В дыму пожарищ померкло солнце. Жадные, ненасытные грабители грузили добытые не трудом, но мечом богатства на скрипучие арбы и отправляли в бездонное чрево Персидского царства.
Завидущим глазам и несметной добычи показалось мало. Нечестивец Ксеркс, царевичем поставленный отцом во главе карательного войска, ограбил святая святых — Дидимейон, жилище Аполлона Дидимского. Вслед за караванами с богатой добычей в Персидскую державу потянулись толпы невольников. Слетелись стервятники на поживу. Как скот, перебирали персидские вельможи уцелевших эллинов, выбирая рабов.
Но не смирились сердца свободолюбивых милетян с рабством. У погибших повстанцев остались дети, избегнувшие угона в Персию. Жажда священной мести, дух вольности, любовь к поруганной отчизне питали ненависть, укрепляли непокорность угнетателям.
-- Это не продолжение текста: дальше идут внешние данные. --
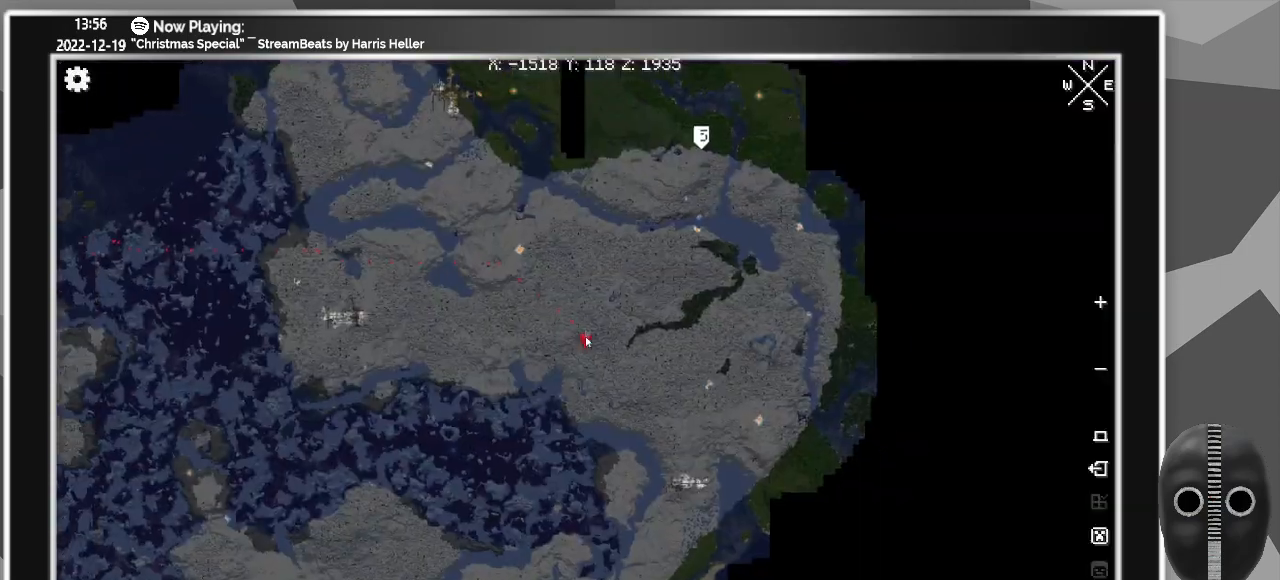
{"keys": [], "mouse": [], "events": [[100, "m", "up"]]}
Олимпийцами установлено — от лона матери до могильной ямы или погребального костра жить эллинам свободными, рабство — удел варваров.
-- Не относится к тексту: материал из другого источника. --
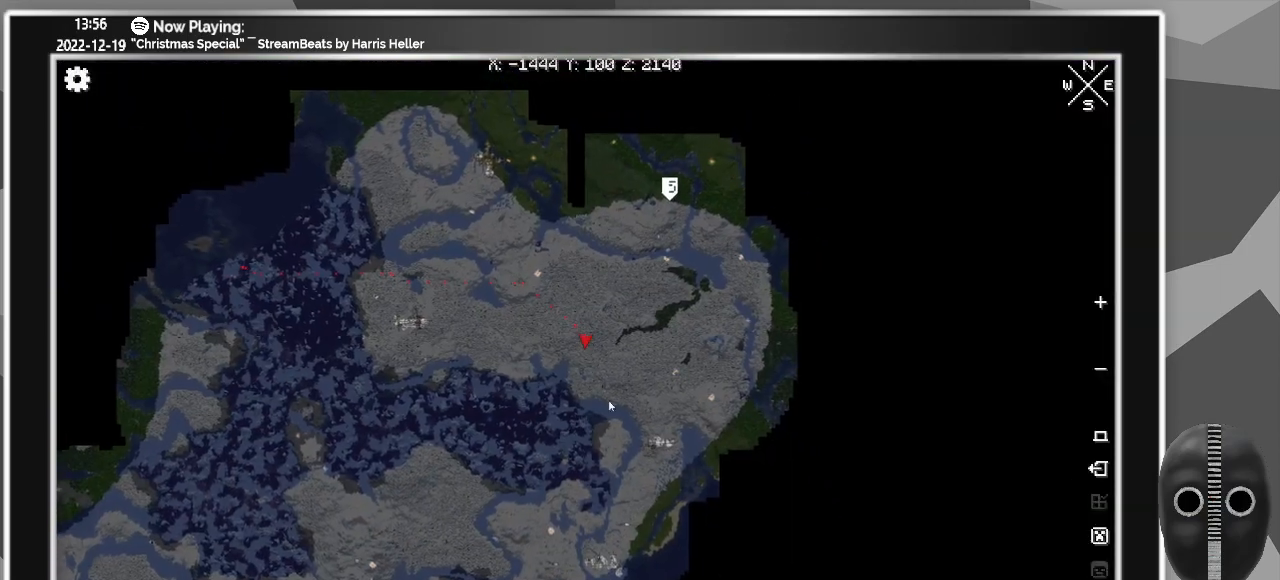
{"keys": [], "mouse": [], "events": []}
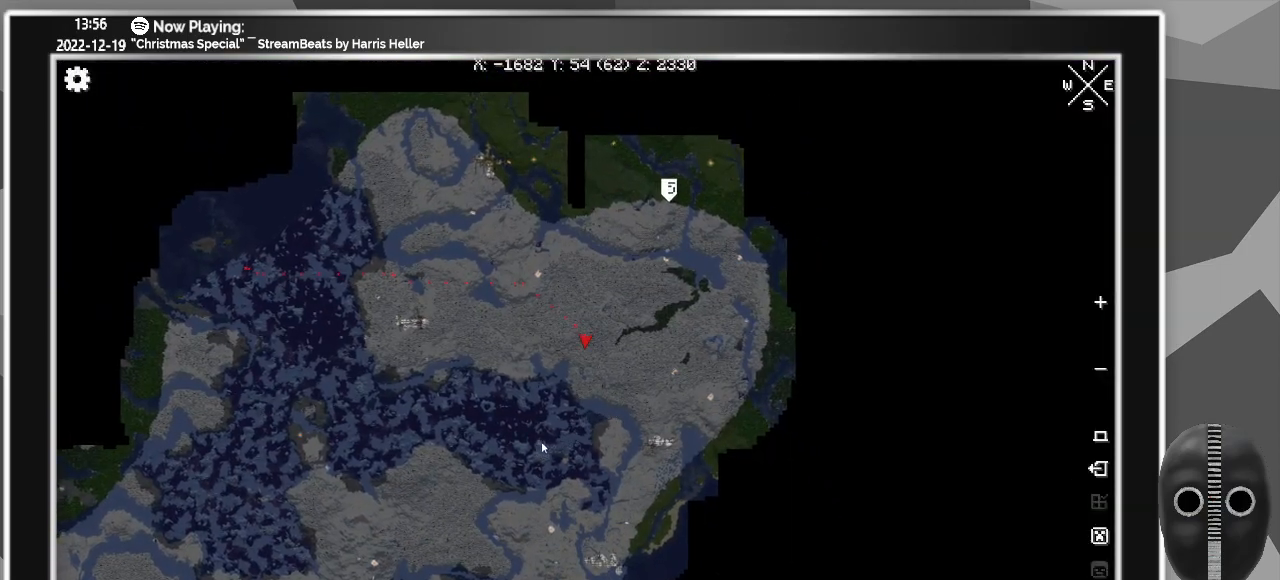
{"keys": [], "mouse": [], "events": [[100, "mouse_left", "down"], [383, "mouse_left", "up"]]}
Много горя принесли мидяне прекрасной Элладе, даже афинский Акрополь дважды опалил огонь пожарищ, святилище Двенадцати богов подверглось святотатству и разграблению. Ни один полис, ни одно селение не избегли беды, стон и плач стояли по всей эллинской земле, лишь хитроумная Спарта убереглась за Истмом от нашествия. Изворотливая герусия[2] отправила на верную смерть доблестного басилея[3], вопреки договору отдав под его начало малую горсть гоплитов. Та бесстрашная тысяча смертью своей спасла честь Лакедемона, наполнив память потомков почтением к мужеству предков.
Вопияла от ужаса и боли попираемая башмаком поработителей эллинская земля, горные потоки окрашивались в красный цвет, поля тучнели, орошённые кровью. Не уставая благодарить олимпийцев за почётную смерть, достойные славы, отважные эллины — и зрелые мужи, и безбородые юноши — умирали за отчие гнездовья, могилы предков, святилища богов. Стенали женщины, чьей нежной плотью насыщались грубые, похотливые варвары. Пузатые корабли грузились добычей, невольниками. Живые не успевали хоронить погибших, ибо гибли сами. Несчастные, неприкаянные души не погребённых воинов, павших в битве и отринутых Хароном, в тоске бродили по лесам и ущельям, пугая живых.